In Python using Pandas, I am splitting a dataset column into 4 lists based on the suffix of the values. For the 3 suffixes I am using a list comprehension then for the 4th one, a set operation that substracts the 3 lists from the original list with all values:
import pandas as pd df = pd.DataFrame({ "alcohol_by_volume": [], "barcode": [], "calcium_per_hundred": [], "calcium_unit": [], "carbohydrates_per_hundred": [], "carbohydrates_per_portion": [], "carbohydrates_unit": [], "cholesterol_per_hundred": [], "cholesterol_unit": [], "copper_cu_per_hundred": [], "copper_cu_unit": [], "country": [], "created_at": [], "energy_kcal_per_hundred": [], "energy_kcal_per_portion": [], "energy_kcal_unit": [], "energy_per_hundred": [], "energy_per_portion": [], "energy_unit": [], "fat_per_hundred": [], "fat_per_portion": [], "fat_unit": [], "fatty_acids_total_saturated_per_hundred": [], "fatty_acids_total_saturated_unit": [], "fatty_acids_total_trans_per_hundred": [], "fatty_acids_total_trans_unit": [], "fiber_insoluble_per_hundred": [], "fiber_insoluble_unit": [], "fiber_per_hundred": [], "fiber_per_portion": [], "fiber_soluble_per_hundred": [], "fiber_soluble_unit": [], "fiber_unit": [], "folate_total_per_hundred": [], "folate_total_unit": [], "folic_acid_per_hundred": [], "folic_acid_unit": [], "hundred_unit": [], "id": [], "ingredients_en": [], "iron_per_hundred": [], "iron_unit": [], "magnesium_per_hundred": [], "magnesium_unit": [], "manganese_mn_per_hundred": [] }) colnames_all = df.columns.to_list() colnames_unit = [n for n in colnames_all if n.endswith("_unit")] colnames_per_hundred = [n for n in colnames_all if n.endswith("_per_hundred")] colnames_per_portion = [n for n in colnames_all if n.endswith("_per_portion")] colnames_other = list( set(colnames_all) - set(colnames_unit + colnames_per_hundred + colnames_per_portion) )

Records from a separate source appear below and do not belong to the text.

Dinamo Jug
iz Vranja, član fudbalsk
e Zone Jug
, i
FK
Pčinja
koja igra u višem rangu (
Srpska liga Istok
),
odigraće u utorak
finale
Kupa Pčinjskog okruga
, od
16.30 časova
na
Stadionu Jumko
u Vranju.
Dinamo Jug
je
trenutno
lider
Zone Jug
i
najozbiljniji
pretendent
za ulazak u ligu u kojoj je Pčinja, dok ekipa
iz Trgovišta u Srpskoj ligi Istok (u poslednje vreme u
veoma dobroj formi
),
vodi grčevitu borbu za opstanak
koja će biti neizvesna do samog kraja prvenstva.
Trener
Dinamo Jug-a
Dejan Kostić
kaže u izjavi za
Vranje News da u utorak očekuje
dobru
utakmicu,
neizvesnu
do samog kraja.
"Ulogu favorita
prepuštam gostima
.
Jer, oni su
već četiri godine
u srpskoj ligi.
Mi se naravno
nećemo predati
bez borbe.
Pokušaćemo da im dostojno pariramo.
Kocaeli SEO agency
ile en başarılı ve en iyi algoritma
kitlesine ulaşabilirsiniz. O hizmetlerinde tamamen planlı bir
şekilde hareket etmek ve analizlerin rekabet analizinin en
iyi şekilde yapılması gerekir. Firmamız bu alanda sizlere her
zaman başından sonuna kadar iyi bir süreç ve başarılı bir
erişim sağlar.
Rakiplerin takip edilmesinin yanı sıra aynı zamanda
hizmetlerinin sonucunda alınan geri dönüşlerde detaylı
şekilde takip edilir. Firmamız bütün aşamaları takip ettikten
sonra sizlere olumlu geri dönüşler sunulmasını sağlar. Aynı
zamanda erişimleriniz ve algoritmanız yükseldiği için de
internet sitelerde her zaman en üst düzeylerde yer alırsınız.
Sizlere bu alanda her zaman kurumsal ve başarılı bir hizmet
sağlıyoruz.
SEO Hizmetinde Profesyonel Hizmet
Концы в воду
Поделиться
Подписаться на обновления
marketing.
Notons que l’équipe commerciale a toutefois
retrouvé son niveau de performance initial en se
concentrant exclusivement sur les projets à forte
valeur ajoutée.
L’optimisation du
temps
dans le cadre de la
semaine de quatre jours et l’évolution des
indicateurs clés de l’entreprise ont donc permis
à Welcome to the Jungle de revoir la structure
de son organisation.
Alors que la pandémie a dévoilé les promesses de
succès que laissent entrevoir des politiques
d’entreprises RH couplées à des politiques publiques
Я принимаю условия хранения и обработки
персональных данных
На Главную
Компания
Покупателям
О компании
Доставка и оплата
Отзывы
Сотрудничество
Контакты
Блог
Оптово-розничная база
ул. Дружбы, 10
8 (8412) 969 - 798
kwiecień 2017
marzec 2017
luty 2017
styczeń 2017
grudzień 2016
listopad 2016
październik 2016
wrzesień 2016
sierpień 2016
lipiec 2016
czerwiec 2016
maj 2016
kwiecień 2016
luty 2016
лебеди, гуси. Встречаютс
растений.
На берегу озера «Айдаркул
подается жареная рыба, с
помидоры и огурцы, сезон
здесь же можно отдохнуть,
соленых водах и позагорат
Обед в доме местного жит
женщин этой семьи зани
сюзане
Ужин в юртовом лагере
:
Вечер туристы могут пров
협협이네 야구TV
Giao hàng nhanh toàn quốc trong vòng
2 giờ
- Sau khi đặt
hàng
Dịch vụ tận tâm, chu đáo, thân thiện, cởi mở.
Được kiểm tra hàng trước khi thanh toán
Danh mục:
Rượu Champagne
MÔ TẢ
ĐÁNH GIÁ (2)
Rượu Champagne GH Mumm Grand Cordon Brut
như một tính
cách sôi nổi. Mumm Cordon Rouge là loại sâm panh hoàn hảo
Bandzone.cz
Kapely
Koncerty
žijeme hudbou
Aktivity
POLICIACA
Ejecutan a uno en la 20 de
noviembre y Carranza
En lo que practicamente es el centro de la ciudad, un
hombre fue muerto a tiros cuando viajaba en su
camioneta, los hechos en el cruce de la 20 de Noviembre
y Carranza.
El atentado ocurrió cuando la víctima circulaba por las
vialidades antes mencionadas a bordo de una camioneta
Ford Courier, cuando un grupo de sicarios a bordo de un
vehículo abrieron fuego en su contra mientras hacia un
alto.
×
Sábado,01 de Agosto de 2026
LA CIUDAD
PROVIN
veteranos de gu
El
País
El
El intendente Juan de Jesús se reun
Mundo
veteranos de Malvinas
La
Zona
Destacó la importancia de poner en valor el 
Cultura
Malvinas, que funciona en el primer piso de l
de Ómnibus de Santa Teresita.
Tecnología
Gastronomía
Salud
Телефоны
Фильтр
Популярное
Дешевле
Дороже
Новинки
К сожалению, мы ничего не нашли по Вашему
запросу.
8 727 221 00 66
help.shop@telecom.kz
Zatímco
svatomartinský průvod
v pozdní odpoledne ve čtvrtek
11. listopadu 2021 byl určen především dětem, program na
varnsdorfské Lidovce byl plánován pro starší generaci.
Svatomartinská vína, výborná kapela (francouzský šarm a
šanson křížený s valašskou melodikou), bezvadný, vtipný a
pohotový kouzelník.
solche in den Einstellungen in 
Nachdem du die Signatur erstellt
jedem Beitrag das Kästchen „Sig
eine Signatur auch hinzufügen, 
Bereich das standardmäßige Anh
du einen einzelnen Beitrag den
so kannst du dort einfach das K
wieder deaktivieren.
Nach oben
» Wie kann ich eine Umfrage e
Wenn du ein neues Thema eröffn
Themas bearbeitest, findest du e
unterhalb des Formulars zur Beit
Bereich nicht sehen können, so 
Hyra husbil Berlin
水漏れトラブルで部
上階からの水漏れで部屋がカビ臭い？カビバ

Expected result (2 examples, other 2 lists are similar to 1st one):
colnames_unit: ['calcium_unit', 'carbohydrates_unit', 'cholesterol_unit', 'copper_cu_unit', 'energy_kcal_unit', 'energy_unit', 'fat_unit', 'fatty_acids_total_saturated_unit', 'fatty_acids_total_trans_unit', 'fiber_insoluble_unit', 'fiber_soluble_unit', 'fiber_unit', 'folate_total_unit', 'folic_acid_unit', 'hundred_unit', 'iron_unit', 'magnesium_unit'] colnames_other: ['ingredients_en', 'country', 'id', 'created_at', 'barcode', 'alcohol_by_volume']
However this does not look like the best way to do this. Is there a "better" way, i.e. shorter and/or more elegant/idiomatic?